Florida’s new law on controlled substance prescribing went into effect on July 1, but is already producing significant results, state health department officials told the Senate Health Policy Committee this week.
Adopted during the 2018 session as House Bill 21, the law makes it mandatory – rather than voluntary – for both prescribers and dispensers of pharmaceutical opioids to check with the state’s Prescription Drug Monitoring Program (PDMP) database before distributing a controlled substance.
HB 21 now requires pharmacists and dispensing practitioners to report prescriptions within seven days each time they dispense a controlled substance to the state’s PDMP, which was established in 2009 but will become an increasingly more valuable tool as mandatory participation boosts its utility.
As a result, according to a presentation delivered by state officials, there has been a 15.5 percent reduction in patients receiving schedule II opioids since 2017.
The Senate Health Policy Committee is among a number of panels meeting this week in Tallahassee for primers on pivotal issues lawmakers will confront when the 2019 legislative session kicks off on March 5.
The committee, which also heard a presentation from state Medicaid Director Beth Kidder on the status of Florida’s $26 billion Medicaid program, did not discuss any tentative proposals from the DeSantis’ Transition Advisory Committee on Health and Wellness.
Among recommendations the panel is expected to forward is expanding telemedicine, improving hospital and provider reimbursements, and dedicating more resources for mental health and behavioral services, particularly in rural areas.
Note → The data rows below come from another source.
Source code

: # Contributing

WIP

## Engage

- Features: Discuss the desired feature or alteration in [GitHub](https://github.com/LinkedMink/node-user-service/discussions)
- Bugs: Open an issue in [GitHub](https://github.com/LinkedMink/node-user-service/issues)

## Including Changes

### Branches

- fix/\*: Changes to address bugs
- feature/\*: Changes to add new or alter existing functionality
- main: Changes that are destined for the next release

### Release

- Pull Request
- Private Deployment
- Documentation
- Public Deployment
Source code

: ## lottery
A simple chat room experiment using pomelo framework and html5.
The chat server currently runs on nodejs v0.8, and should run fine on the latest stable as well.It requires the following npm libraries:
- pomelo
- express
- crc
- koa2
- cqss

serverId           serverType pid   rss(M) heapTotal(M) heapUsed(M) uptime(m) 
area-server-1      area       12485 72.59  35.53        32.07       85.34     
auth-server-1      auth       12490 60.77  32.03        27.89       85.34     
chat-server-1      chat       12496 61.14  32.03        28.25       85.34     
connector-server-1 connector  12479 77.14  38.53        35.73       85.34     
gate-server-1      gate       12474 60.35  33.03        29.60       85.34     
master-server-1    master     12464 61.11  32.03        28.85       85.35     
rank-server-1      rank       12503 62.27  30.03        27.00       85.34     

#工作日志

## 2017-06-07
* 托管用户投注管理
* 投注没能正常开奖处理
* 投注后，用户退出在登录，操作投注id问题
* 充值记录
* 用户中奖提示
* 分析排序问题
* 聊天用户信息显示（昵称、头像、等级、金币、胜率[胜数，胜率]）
Several advisory committee members also want to expand the state’s Medicaid program to provide more coverage for substance-use disorders by amending one of two “waivers” to extend eligibility for people who suffer from substance-use disorders.
The opioid prescription law created by adoption of HB 21 is part of the state’s response to the opioid epidemic, which the Florida Department of Law Enforcement claims was responsible for 5,700 deaths in 2016.
In addition to making PDMP reporting mandatory for prescribers and dispensers, the new law includes three-day limits for Schedule II opioids such as codeine, hydrocodone, Demerol, Dilaudid and Percocet.
From the last quarter of 2017 through first three quarters of 2018, according to the AHCA, there has been a 15.5 percent reduction in patients receiving schedule II opioid drugs and an 8.69 percent reduction in hydrocodone SA prescriptions dispensed as documented by the PDMP.
The new reporting requirements may actually be working too well, the Florida Hospice and Palliative Care Association maintains, noting it will lobby for a 2018 bill to exempt physicians serving hospice and palliative care patients from HB 21.
There were 137,351 people in a Florida hospice in 2017, Dr. Stephen Leedy, a board-certified hospice and palliative care physician, told the committee. On average, each have seven medication changes in the first 48 hours and as many as 20 during their end-of-life hospice stays, which averaged about three weeks.
“They were not out there doctor-shopping,” he said, noting end-of-life pain management can require six to seven opioid dosages a day.
Each and every one now requires a submission and query to the PDMP, Leedy said, a time-consuming nuisance compounded by answering the same battery of red flag questions raised by prescription frequencies and dosages that only cause patients to unnecessarily suffer at the end of life.
“We’ll look into it,” Senate Health Policy Chairwoman Gayle Harrell, R-Stuart, promised.